Album art is recognisable. When you see it, you instantly imagine a song associated with it. That makes it personal, and personal art is the most powerful type of picture to have as a hanging art installation.
It motivates, inspires, and it makes your home feel more like your space.
CDs and LPs are often put into storage. Rarely listened to because almost everything is now digital. With album art, you can still enjoy the good vibes that you associate with your favourite albums, and/or artists by framing the art they used.
Whether you have a CD or LP collection on shelves, or in storage (perhaps in the loft), all your favourites can be transformed into a memorable collection by scanning and combining each covers artwork into a collage print for display.
The best part is that it doesn’t need to use a tremendous amount of wall space. This is because the covers can be scanned and then shrunk in size to fit into compact spaces.
The process involved to get album art into a collage display
1. Scan the album art
If you don’t have an all-in-one printer with a scan function, there is a good chance that the camera app on your phone has a scan feature. It does the same job. It creates a digital scan of a tangible item.
2. Crop your scanned images
When you scan your image, whether with a phone or a flatbed scanner, there may be some white space around the edges that appears as a border. Pop into edit mode with whatever photo app that you use, either on your phone or computer, and then select crop. A grid overlay appears over the image. Move the grid until only your album cover is in the picture without any blank space surrounding it as a border.
With your album image ready, all that is left to do is to resize it. For the purposes of creating a collage print, the full-size scan will be too large.
3. Resize your photo
If you are using a Windows PC, the Photo app has a resize feature. Open your scanned photo in the Photo app, click the three vertical dots on the top right, and then from the drop-down menu, click on resize.

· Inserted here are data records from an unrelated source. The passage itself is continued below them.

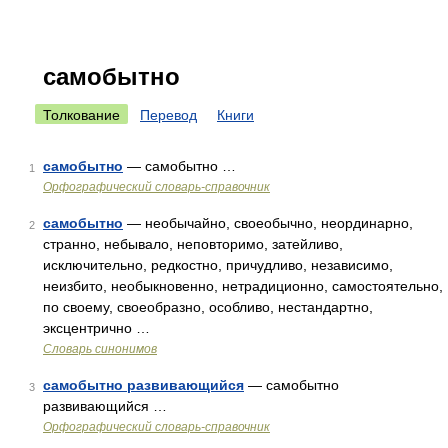
самобытно
Толкование
Перевод
Книги
самобытно
— самобытно …
1
Орфографический словарь-справочник
самобытно
— необычайно, своеобычно, неординарно,
2
странно, небывало, неповторимо, затейливо,
исключительно, редкостно, причудливо, независимо,
неизбито, необыкновенно, нетрадиционно, самостоятельно,
по своему, своеобразно, особливо, нестандартно,
эксцентрично …
Словарь синонимов
самобытно развивающийся
— самобытно
3
развивающийся …
Орфографический словарь-справочник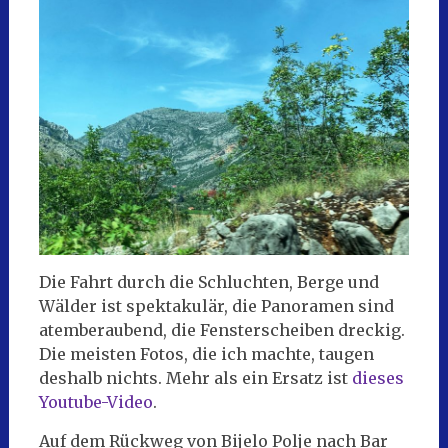
Die Fahrt durch die Schluchten, Berge und
Wälder ist spektakulär, die Panoramen sind
atemberaubend, die Fensterscheiben dreckig.
Die meisten Fotos, die ich machte, taugen
deshalb nichts. Mehr als ein Ersatz ist
dieses
Youtube-Video
.
Auf dem Rückweg von Bijelo Polje nach Bar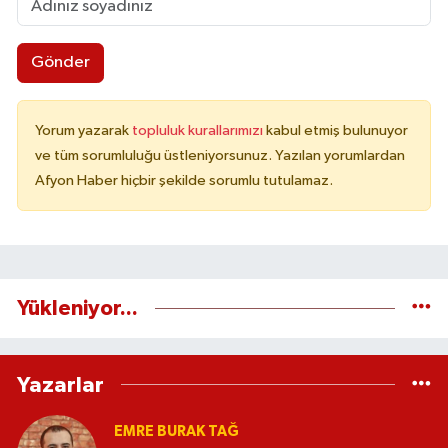
Gönder
Yorum yazarak
topluluk kurallarımızı
kabul etmiş bulunuyor
ve tüm sorumluluğu üstleniyorsunuz. Yazılan yorumlardan
Afyon Haber hiçbir şekilde sorumlu tutulamaz.
Yükleniyor...
Yazarlar
EMRE BURAK TAĞ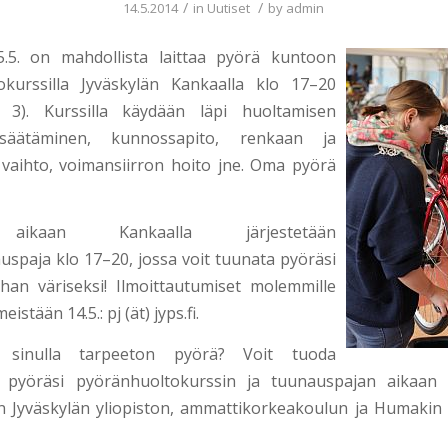
/
/
14.5.2014
in
Uutiset
by
admin
5.5. on mahdollista laittaa pyörä kuntoon
okurssilla Jyväskylän Kankaalla klo 17–20
 3). Kurssilla käydään läpi huoltamisen
 säätäminen, kunnossapito, renkaan ja
 vaihto, voimansiirron hoito jne. Oma pyörä
ikaan Kankaalla järjestetään
spaja klo 17–20, jossa voit tuunata pyöräsi
han väriseksi! Ilmoittautumiset molemmille
eistään 14.5.: pj (ät) jyps.fi.
sinulla tarpeeton pyörä? Voit tuoda
n pyöräsi pyöränhuoltokurssin ja tuunauspajan aikaan 
en Jyväskylän yliopiston, ammattikorkeakoulun ja Humakin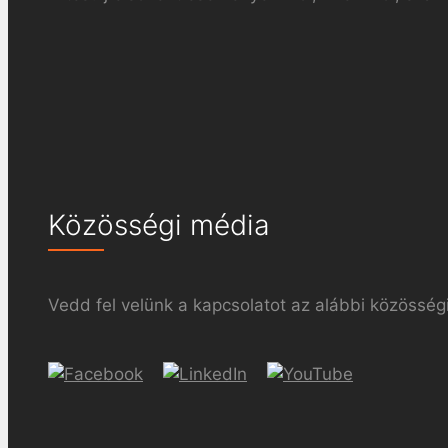
Közösségi média
Vedd fel velünk a kapcsolatot az alábbi közösségi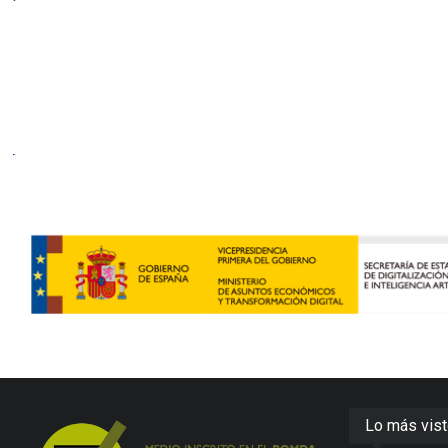
Lo más vis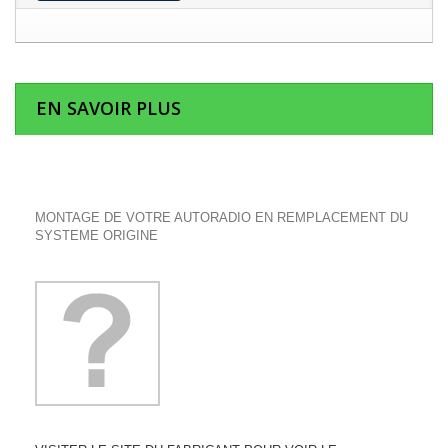
EN SAVOIR PLUS
MONTAGE DE VOTRE AUTORADIO EN REMPLACEMENT DU
SYSTEME ORIGINE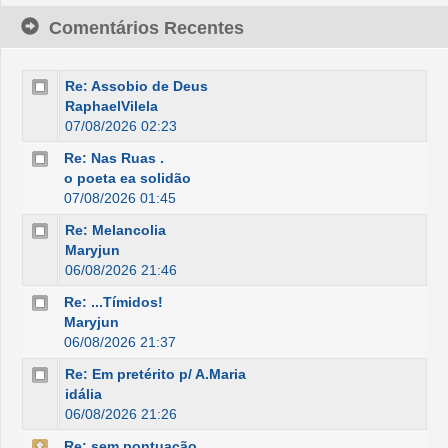
Comentários Recentes
Re: Assobio de Deus
RaphaelVilela
07/08/2026 02:23
Re: Nas Ruas .
o poeta ea solidão
07/08/2026 01:45
Re: Melancolia
Maryjun
06/08/2026 21:46
Re: ...Tímidos!
Maryjun
06/08/2026 21:37
Re: Em pretérito p/ A.Maria
idália
06/08/2026 21:26
Re: sem pontuação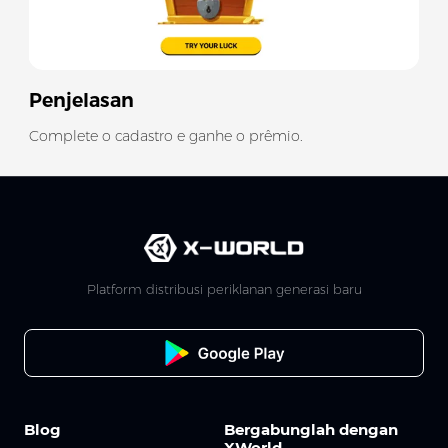
Penjelasan
Complete o cadastro e ganhe o prêmio.
Platform distribusi periklanan generasi baru
Blog
Bergabunglah dengan
XWorld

There are pre-set configurations, or you can use the custom size to insert your own width and height dimensions. The pre-set sizes are mainly for digital use as it reduces the file size. As an example, resizing to a thumbnail (the smallest size) reduces the file size to 0.25 megapixels. It will be tiny. Like a 16px x 16px profile picture.
When creating a collage of original scanned documents, the general consensus is to reduce the size to 25% of the original.
If you are using a photo editing app that has the option to change the sizes to 25% of the original, use that. Otherwise, divide the height and width of the image by 4, and insert those as “custom dimensions”.
4. Upload your edited images to an online collage maker
Different collage makers have different configurations. At The Picture Gallery, our multi-aperture frames are suitable for up to 25 photos. In this case, it would be 25 album covers, each sized at 4” x 4”. Different sizes of apertures can have different layouts selected.
Select the size of collage frame that you need, choose your layout, and then upload the edited scanned images of your album art.
Once done, you can customise things with a single or double mount and choose the photo frame.
Getting your album art into a creative collage display really is as simple as digitising the album cover, doing minimal photo editing, and then printing the art for framing. Once done, you will have a bespoke collage display personal to you.